There are a few concerns related to policy replacement:
- Contestability period starts over
- Suicide clause starts over
- Permanent policies often include surrender fees
Forego Life Insurance
While highly uncommon, there are some circumstances in which life insurance protection is not necessarily needed.
- Your loved ones no longer depend on you financially
- You will not owe estate taxes
- Your financial assets allow you to be financially independent
If you’re able to check off all three of the boxes above, you may not need to convert or replace your policy.
Just keep in mind, most people need life insurance.
Frequently Asked Questions
Here, we will cover the most commonly asked questions asked about the conversion of a life insurance policy.
Can any life insurance policy convert?
However, most term policies do have a conversion option.

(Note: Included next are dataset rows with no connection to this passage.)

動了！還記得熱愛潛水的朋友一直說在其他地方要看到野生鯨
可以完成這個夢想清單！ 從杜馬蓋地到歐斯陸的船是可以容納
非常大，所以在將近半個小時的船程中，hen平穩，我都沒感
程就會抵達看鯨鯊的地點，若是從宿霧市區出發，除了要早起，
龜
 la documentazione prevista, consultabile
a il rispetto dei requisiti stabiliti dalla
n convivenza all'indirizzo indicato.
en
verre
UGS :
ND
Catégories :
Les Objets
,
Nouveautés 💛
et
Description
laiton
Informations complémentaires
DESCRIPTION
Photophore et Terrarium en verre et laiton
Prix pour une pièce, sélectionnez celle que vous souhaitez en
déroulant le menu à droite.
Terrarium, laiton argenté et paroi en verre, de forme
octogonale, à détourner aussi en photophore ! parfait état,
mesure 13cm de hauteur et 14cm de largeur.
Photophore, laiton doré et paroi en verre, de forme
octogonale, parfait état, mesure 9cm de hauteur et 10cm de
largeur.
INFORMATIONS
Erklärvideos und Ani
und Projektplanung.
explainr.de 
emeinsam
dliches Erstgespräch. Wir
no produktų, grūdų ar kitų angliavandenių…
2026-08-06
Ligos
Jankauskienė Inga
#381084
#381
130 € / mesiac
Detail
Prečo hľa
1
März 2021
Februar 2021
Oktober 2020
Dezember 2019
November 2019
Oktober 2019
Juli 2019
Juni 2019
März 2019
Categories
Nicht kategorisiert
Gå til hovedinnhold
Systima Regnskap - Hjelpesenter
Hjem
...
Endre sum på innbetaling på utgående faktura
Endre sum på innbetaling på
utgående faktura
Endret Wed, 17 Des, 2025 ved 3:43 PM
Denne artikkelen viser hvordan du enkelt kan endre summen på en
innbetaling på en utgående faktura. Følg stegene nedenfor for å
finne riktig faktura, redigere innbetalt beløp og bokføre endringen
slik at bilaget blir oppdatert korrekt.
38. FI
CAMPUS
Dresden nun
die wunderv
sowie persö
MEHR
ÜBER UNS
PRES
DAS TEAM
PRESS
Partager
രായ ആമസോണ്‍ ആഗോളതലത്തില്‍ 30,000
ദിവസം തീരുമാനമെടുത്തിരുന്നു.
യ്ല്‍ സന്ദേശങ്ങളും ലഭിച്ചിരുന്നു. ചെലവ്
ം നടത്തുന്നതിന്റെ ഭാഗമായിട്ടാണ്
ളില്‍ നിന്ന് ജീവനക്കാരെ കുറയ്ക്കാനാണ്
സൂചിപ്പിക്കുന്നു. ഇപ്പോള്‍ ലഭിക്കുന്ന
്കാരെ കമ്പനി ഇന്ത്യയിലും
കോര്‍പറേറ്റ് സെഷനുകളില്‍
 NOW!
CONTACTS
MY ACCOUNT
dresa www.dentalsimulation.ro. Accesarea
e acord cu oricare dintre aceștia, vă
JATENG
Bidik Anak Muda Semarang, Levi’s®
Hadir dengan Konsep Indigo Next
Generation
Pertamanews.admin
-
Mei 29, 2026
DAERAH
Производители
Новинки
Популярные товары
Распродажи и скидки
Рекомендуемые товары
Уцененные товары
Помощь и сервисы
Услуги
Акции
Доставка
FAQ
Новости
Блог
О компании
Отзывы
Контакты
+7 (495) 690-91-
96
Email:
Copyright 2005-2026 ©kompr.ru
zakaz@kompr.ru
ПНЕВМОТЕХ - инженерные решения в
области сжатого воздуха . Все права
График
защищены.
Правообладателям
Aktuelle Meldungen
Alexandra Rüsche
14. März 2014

You will need to look at the fine print of your policy to verify its ability to convert. An independent agent can help you.
Will it cost more?
If you are converting the same face amount from term to permanent coverage, your premiums will increase substantially.
Some people opt to reduce their face amount to lower premiums. Be sure to analyze the new policy’s illustration prior to converting.
Can I add more coverage when I convert?
You may only reduce the face amount of your policy, not increase it.
Should I renew my term policy instead?
When the initial term of your policy ends, it’s likely you will have the option to renew the policy, often annually. However, plan to have your premium rates jump.
In other words, when you renew your term policy, your face amount remains the same, but your premiums will increase, usually every year.
Cost-compare and analyze your financial needs to decide whether it makes sense to renew or convert.
What’s the difference between porting and converting a life insurance policy?
Porting a policy refers to group term life insurance that you opt to continue as an individual policy.
Conversely, converting a policy means you change your policy to another form of coverage, typically whole life.
Does it make sense to convert my policy?
Ask yourself the following questions:
- Has my health changed significantly, affecting my insurability?
- Do I have a permanent need for coverage?
- Am I interested in the additional features of a permanent policy?
- Cash value
- Policy loans
If the answer to the questions above is yes, a policy conversion could be worth considering.